[[ Material provided, beginning ]]

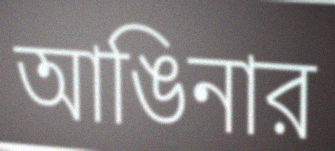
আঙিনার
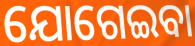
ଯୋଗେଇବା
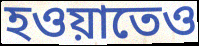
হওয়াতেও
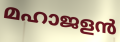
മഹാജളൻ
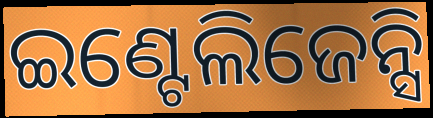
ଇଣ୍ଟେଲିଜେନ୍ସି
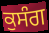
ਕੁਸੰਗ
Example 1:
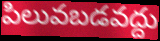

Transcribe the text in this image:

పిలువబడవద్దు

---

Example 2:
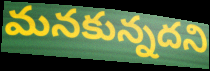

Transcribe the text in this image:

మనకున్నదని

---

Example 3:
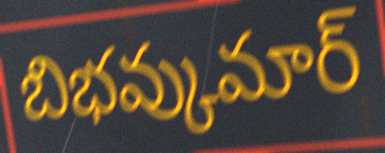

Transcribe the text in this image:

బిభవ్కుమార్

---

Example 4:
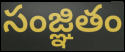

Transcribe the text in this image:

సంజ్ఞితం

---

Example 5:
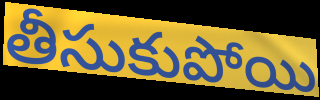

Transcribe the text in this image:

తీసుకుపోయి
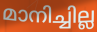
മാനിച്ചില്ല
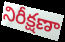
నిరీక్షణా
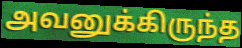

[[ Material provided, end ]]
[[ Material provided, beginning ]]

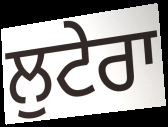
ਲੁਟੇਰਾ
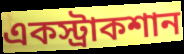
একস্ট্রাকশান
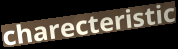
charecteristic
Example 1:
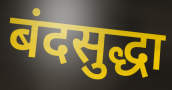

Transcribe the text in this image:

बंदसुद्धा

[[ Material provided, end ]]

§ **Work required**:
Whenever the string "Example" shows up in a line of the entries, copy that line.

§ **Result of this exercise**:
Example 1:
Example 2:
Example 3:
Example 4:
Example 5:
Example 1:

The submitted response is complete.